Climate change is seen as one of the biggest global food and nutrition security threats of the 21st century. Current food production methods are contributing to severe environmental problems and there is an urgent need for the development of incentives and training to encourage farmers to grow food in a more sustainable way.
At the same time, it is important to ensure that consumers are sufficiently educated to make informed choices about what foods are healthy for themselves, their families and for the planet.
Today, 30–50% of all food produced is either lost or wasted.5 Food waste can, and does, occur throughout the lifecycle of a product, from production and transportation through to when it reaches the market and is purchased for consumption.
Steps must be taken to reduce food waste at every stage and protect the food-growing environment, beginning with solutions such as intelligent engineering, which uses surpluses for heat, power and fertiliser.
More large-scale measures, such as changes in consumer behaviour, are also necessary to reduce discarded food in developed countries, whereas less waste in combination with good engineering practices can lead to better access to food for those in developing countries.
With the resources we currently have available, the projected 2050 population of 9.6 billion could be fed today, but it is vital to change attitudes, behaviours and technologies to ensure that everyone in the world benefits.
One of the biggest current challenges and opportunities is how to change eating and behaviour patterns to produce better health in any given individual.
Nutrient requirements are frequently not met because of the limited availability and affordability of an adequately diverse diet that includes plant-source, animal-source, fortified foods and supplements.
Various monitoring, evaluation and surveillance frameworks exist to guide the development, implementation and evaluation of nutrition programmes and systems. Focusing on capacity building, innovation and investment to support a nutrition data revolution are strategic opportunities to improve nutrition and health worldwide.
Today’s global food supply chains make the food safety landscape more complex and challenging than ever before. Management of the issue has not kept pace with its development and new threats continue to emerge. Unsafe food cannot sustain human health and can have tragic social and economic consequences.

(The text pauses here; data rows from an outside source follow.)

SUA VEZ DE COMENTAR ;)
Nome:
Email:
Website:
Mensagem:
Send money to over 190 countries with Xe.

Improving levels of food safety globally requires the development of new technologies, sustainable commitments and both human and institutional capacity, especially among farmers. Collaboration amongst all stakeholders is necessary to leverage the right knowledge, risk management methods and interventions across the global food supply.

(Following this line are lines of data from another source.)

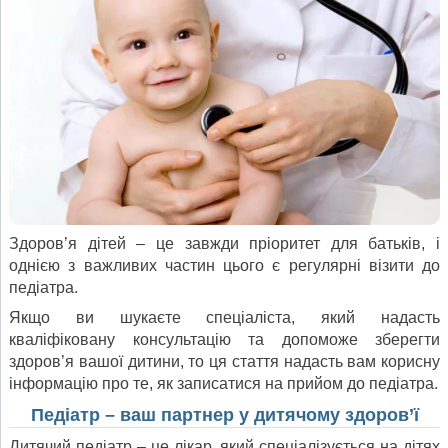
Здоров’я дітей – це завжди пріоритет для батьків, і
однією з важливих частин цього є регулярні візити до
педіатра.
Якщо ви шукаєте спеціаліста, який надасть
кваліфіковану консультацію та допоможе зберегти
здоров’я вашої дитини, то ця стаття надасть вам корисну
інформацію про те, як записатися на прийом до педіатра.
Педіатр – ваш партнер у дитячому здоров’ї
Дитячий педіатр – це лікар, який спеціалізується на дітях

Without safe food, the world cannot achieve global food security and improved nutrition.
Good Nutrition: Perspectives for the 21st Century provides the latest perspectives on the nutrition challenges that are now common to all societies worldwide. The book argues that the case for good nutrition for all people, in all parts of the globe and throughout the entire lifecycle, is growing stronger.
Contributions come from some of the world’s leading experts in the field, at organisations including the Universities of Colombia, London and Washington, and the Global Alliance for Improved Nutrition.6
1. World Health Organization, Ageing and Health (2015): http://who.int/mediacentre/factsheets/fs404/en.
2. World Health Organization, Cardiovascular Diseases Fact Sheet (2016): http://www.who.int/mediacentre/factsheets/fs317/en.
3. World Health Organization, Global Report on Diabetes (2016): http://ow.ly/PZV430eWQGP.
4. R. Estruch, et al., “Primary Prevention of Cardiovascular Disease with a Mediterranean Diet,” The New England Journal of Medicine 368(1), 1279–1290 (2013).